PROBLEM TO WORK ON >>
Copy out the lines of the stored data below, from the line containing "ctor of Electricity and Renewable Energy" through the line containing "Perform a complete system or produc", including both of those lines. Leave out the pictures.

[Stored data]
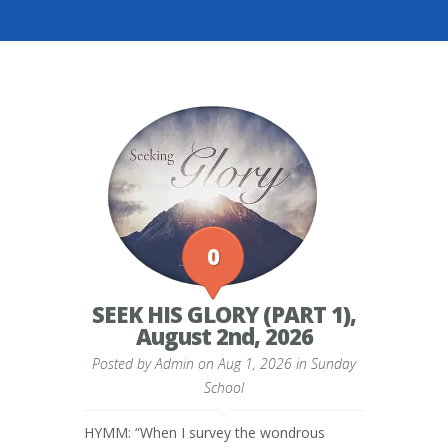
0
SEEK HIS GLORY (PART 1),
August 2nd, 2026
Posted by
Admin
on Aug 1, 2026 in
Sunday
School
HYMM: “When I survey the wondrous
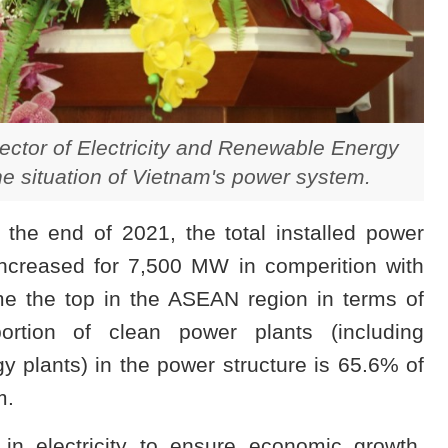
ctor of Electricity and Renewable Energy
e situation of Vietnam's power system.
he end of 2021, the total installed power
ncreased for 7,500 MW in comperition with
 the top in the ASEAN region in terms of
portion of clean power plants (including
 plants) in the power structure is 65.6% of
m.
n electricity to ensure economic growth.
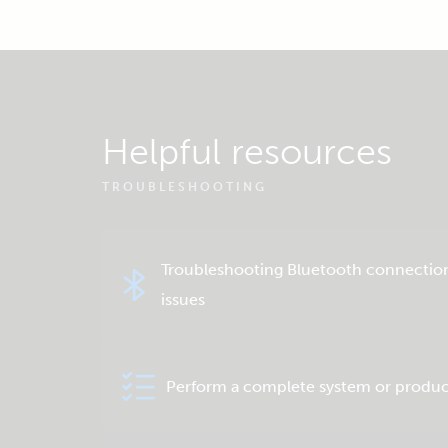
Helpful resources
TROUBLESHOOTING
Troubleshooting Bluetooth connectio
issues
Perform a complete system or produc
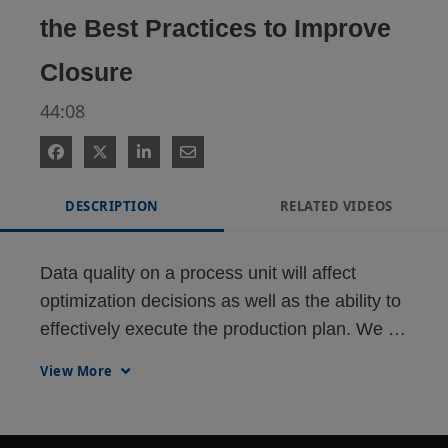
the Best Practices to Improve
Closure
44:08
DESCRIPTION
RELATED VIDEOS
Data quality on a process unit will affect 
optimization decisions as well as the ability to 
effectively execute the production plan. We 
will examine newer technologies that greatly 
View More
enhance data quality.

==

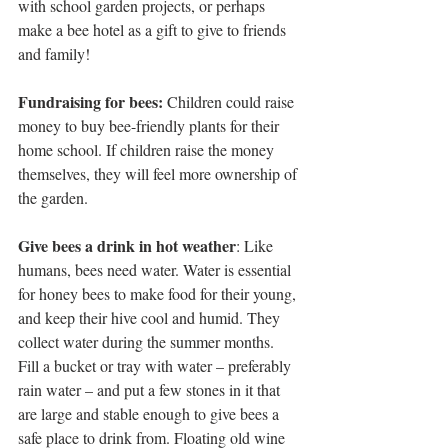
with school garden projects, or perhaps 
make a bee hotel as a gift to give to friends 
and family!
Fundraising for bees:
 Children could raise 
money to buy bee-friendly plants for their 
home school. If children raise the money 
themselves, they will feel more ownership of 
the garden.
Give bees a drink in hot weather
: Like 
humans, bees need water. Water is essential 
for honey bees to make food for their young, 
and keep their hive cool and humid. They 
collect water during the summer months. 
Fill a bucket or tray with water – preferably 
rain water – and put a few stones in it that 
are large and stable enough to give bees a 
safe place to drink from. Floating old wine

RESULT OF THE EXERCISE >>
ctor of Electricity and Renewable Energy
e situation of Vietnam's power system.
he end of 2021, the total installed power
ncreased for 7,500 MW in comperition with
 the top in the ASEAN region in terms of
portion of clean power plants (including
 plants) in the power structure is 65.6% of
m.
n electricity to ensure economic growth.
Helpful resources
TROUBLESHOOTING
Troubleshooting Bluetooth connectio
issues
Perform a complete system or produc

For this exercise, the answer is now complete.